At last, Erik understood the connection all the items had. His mind reeled, questioning how any of this was possible and who had brought them to his bedchamber. Even as his mind searched for answers that weren't there, his hands roamed the interior of the chest at their own command.

He was bending at the waist to reach the next item, and the contents he had removed already lay scattered around him. He was coming to the bottom, and he concluded there were only a few items left. He retrieved the next item without truly seeing it – his mind elsewhere – but it was the contrast of sickly brown against white that drew his eye to it.

It was another handkerchief, this time silken and creased – as if hardly used. Erik squinted at the blotches of ruddy brown that stained the item, and turned it over in his hands. The coppery tang of old blood met his senses, just as he saw the embroidering on the corner of the cloth. A simple "R", completely smothered in the stain.

Erik felt like he was teetering above a great drop. The corners of his vision started to swim. The blood...was still somewhat wet.

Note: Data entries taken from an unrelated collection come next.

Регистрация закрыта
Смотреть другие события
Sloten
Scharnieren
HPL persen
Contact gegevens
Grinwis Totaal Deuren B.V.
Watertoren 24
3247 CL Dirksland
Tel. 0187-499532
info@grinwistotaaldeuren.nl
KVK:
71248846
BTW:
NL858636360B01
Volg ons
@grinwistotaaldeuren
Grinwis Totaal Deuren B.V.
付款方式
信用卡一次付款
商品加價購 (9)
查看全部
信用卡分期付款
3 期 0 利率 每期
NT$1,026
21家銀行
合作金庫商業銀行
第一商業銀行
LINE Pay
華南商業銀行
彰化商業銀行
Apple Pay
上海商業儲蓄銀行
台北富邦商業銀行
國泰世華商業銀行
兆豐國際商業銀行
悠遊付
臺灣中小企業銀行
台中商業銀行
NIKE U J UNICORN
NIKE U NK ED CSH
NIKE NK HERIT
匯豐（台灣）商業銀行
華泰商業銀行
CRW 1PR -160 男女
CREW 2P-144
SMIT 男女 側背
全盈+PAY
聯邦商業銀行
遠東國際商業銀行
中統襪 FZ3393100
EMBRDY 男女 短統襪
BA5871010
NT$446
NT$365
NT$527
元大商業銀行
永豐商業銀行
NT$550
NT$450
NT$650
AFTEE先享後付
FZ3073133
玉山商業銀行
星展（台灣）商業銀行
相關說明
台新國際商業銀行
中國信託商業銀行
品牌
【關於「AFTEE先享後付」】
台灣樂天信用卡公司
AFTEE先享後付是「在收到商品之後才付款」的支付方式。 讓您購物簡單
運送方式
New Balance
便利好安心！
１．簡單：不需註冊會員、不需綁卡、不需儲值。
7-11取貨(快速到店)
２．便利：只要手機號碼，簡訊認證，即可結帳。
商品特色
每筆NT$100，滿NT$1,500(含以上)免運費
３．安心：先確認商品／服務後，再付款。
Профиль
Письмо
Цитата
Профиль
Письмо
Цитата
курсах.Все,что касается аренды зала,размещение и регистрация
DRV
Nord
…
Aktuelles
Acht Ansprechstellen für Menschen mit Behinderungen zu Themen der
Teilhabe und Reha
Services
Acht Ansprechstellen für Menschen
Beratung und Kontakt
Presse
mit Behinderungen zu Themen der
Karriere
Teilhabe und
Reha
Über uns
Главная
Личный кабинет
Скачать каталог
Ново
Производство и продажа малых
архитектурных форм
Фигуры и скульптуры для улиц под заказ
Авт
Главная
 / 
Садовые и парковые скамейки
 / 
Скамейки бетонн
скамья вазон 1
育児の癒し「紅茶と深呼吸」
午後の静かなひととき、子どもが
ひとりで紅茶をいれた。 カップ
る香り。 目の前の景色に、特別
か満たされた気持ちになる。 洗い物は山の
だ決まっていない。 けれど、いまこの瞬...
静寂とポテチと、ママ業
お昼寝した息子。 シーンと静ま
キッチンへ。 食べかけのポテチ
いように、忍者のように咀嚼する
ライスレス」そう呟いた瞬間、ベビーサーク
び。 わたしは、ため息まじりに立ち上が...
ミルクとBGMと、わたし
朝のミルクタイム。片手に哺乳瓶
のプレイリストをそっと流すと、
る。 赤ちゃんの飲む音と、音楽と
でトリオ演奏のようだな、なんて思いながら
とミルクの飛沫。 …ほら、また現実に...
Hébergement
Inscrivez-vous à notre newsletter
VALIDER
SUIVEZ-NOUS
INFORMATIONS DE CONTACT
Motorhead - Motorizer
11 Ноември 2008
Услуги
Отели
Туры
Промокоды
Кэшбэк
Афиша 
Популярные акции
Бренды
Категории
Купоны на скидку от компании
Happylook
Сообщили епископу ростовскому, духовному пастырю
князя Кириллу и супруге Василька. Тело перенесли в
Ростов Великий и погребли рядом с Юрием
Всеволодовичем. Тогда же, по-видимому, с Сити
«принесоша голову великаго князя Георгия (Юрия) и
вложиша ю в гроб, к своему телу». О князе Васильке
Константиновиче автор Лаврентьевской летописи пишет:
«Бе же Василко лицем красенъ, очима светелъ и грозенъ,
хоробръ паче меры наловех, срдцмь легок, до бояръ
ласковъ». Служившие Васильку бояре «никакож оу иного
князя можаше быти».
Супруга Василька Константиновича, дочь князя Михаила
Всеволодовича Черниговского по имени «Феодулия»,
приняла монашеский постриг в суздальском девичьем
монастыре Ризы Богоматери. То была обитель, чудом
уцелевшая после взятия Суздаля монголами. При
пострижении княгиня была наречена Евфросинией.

This time, Erik looked into the chest before letting his hands wander into it. There were two items left inside. The first, he didn't need to pick up to identify. A red fez cap sat in the corner of the chest's bottom, flattened from the weight of all the other trophies it had been buried under. The second, was a fist-sized paper box. It, too, was flattened – a feat much easier to achieve from being soaked in the half-dry fluid.

It took all his courage, but Erik peeled the soggy lid from the box and tossed it aside. His hands flew to his chapped lips, just in time to stifle his retching. The burn of acid in his throat brought tears to his eyes; but just before he had to turn away to empty his intestines, he caught sight of the message on the inside of the box's lid. It was washed out with blood, but the lettering was just barely clear enough to read:

"You're welcome. – A Friend"

Sitting flattened at the bottom of the chest, squeezed of all its fluids, was a fresh human heart.